Their concern is that political solutions, if not carefully crafted, might inadvertently entrench impunity or sideline fundamental rights in the name of expediency.
Silencing Witnesses: The Attack on Truth-Tellers
Beyond the macro-level investigations, the COI’s recent condemnations point to the granular realities of their work. The reported killing of three Palestinian journalists in an Israeli airstrike just a day before their Geneva press conference drew a sharp, human response from Commissioner Mumba: “When you’re killing a journalist, it means you have something to hide.”
This statement cuts to the core of the Commission’s challenge. Its investigations rely on evidence gathered from the ground—testimonies, videos, forensic data. Journalists, local human rights workers, and aid agencies are the de facto field researchers in this environment. Attacks on them are not just tragedies; they are direct assaults on the pipeline of information that justice mechanisms depend upon. Each loss makes the COI’s task harder, dimming the world’s window into the conflict and potentially burying crucial evidence under rubble and silence.
The Stark Reality of Underfunded Justice
Perhaps one of the most telling revelations from Geneva was the admission that the COI’s lofty mandate is hamstrung by a prosaic problem: a lack of money. Despite being authorized to investigate critical issues like the supply of arms to conflict parties and settler violence in the West Bank, Chair Muralidhar confessed, “Because of a shortage of finances, we could not go into those areas.”
This admission is a sobering reminder of the hierarchy of global priorities. Billions are spent on weaponry and immediate aid, while the meticulous, unglamorous work of building legal cases for war crimes operates on a shoestring budget. An underfunded inquiry risks producing incomplete findings, which can then be dismissed as biased or partial, creating a vicious cycle that undermines the very concept of international justice it seeks to uphold.

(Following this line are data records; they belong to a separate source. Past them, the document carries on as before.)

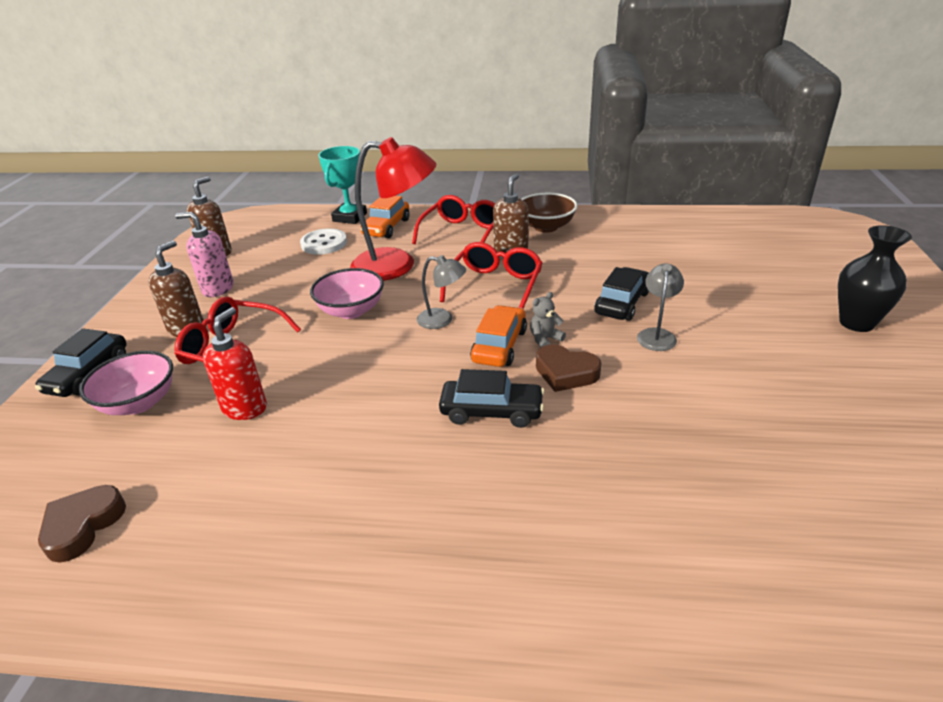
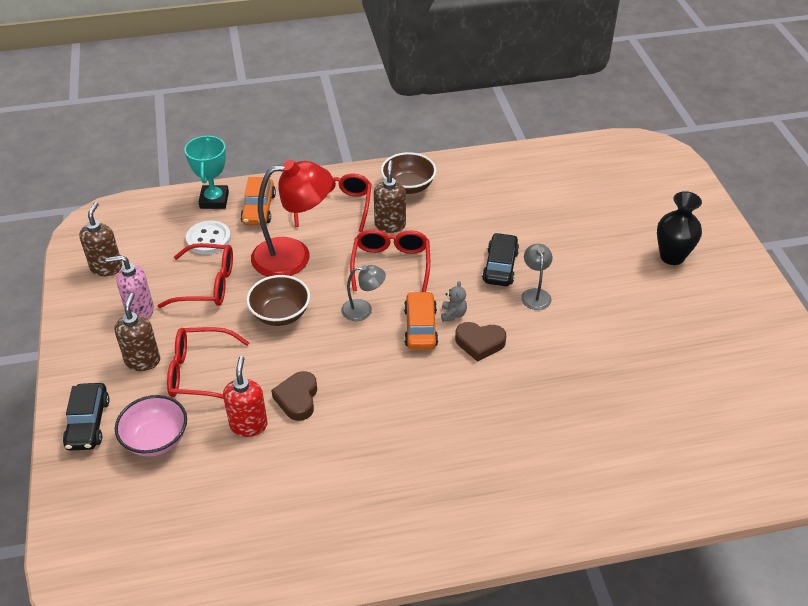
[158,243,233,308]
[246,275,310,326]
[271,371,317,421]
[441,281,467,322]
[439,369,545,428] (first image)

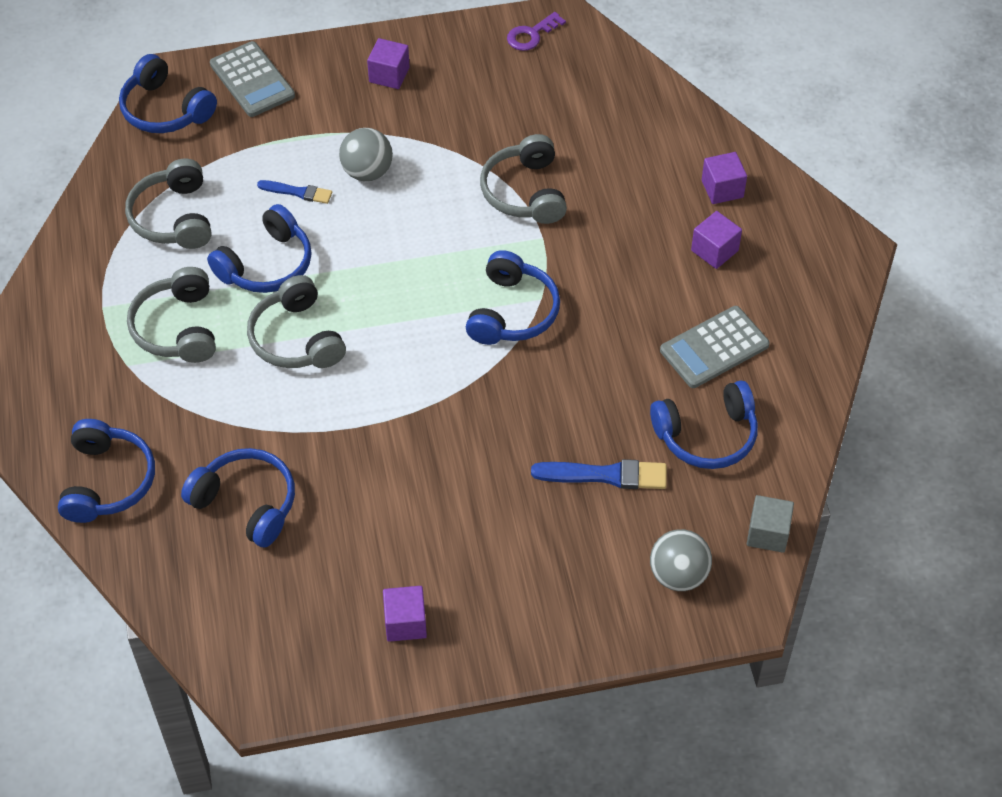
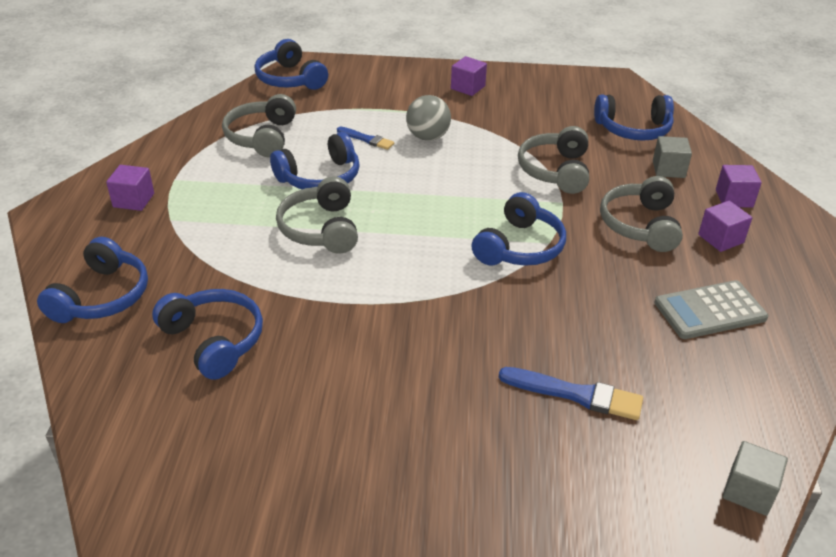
[106,165,154,211]
[594,94,674,141]
[600,176,683,252]
[653,136,692,178]
[210,41,295,117] (first image)
[507,12,566,51] (first image)
[650,529,712,591] (first image)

The Long Road from a Tent to a Home
The journey from the emergency shelter to a just and durable peace is unimaginably long. The UNICEF tent in the photo is a response to immediate, physical need. The Board of Peace plan is an attempt to blueprint a political future. But the Commission of Inquiry represents the essential, messy in-between—the arduous process of establishing a verified narrative, assigning responsibility, and affirming that international law is not optional.
Their work is an act of faith. Faith that facts matter. Faith that legal norms can restrain raw power. Faith that the mothers, fathers, and children living in those tents and ruins deserve more than just a new roof over their heads; they deserve a recognition of the wrongs they endured and a guarantee that such wrongs will not be ignored for the sake of political convenience.
As the new political administration for Gaza takes shape, the world will watch not only its ability to pour concrete and restore electricity but also its capacity to engage with the uncomfortable truths being documented. The true test of any “Board of Peace” will be whether it has the courage to make space for justice, or whether it chooses to build its foundations over an unmarked grave of unresolved crimes. The independent experts in Geneva, despite all obstacles, seem determined to ensure it is the former.